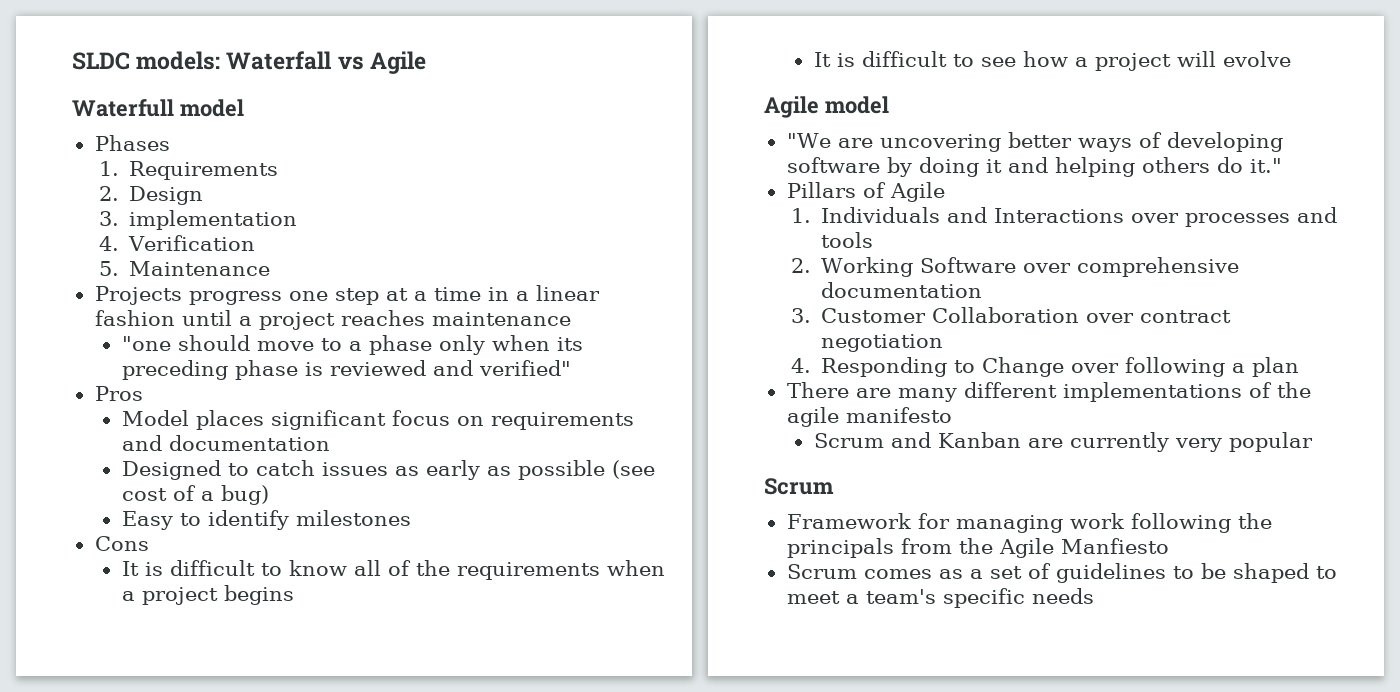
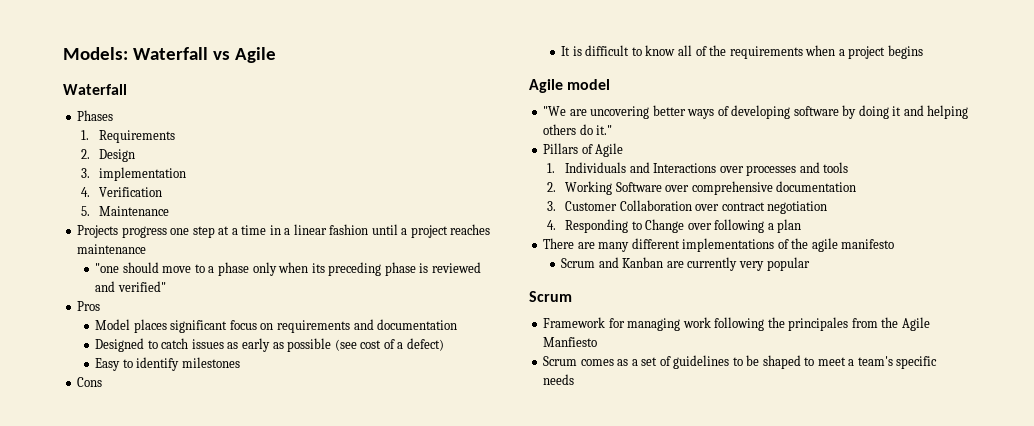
[72,51,221,70] SLDC models: -> [63,47,128,60] Models:
[72,99,244,117] Waterfull model -> [63,84,127,95] Waterfall
[220,485,269,505] bug) -> [406,338,444,351] defect)
[813,51,1291,71] // It is difficult to see how a project will evolve -> (923, 52) none
[786,538,894,558] principals -> [788,317,849,331] principales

■ ASSIGNMENT ■
Your output should be an exact copy of the lines from the one containing "[813,51,1291,71] // It" through the last line of the data above.

■ EXERCISE OUTPUT ■
[813,51,1291,71] // It is difficult to see how a project will evolve -> (923, 52) none
[786,538,894,558] principals -> [788,317,849,331] principales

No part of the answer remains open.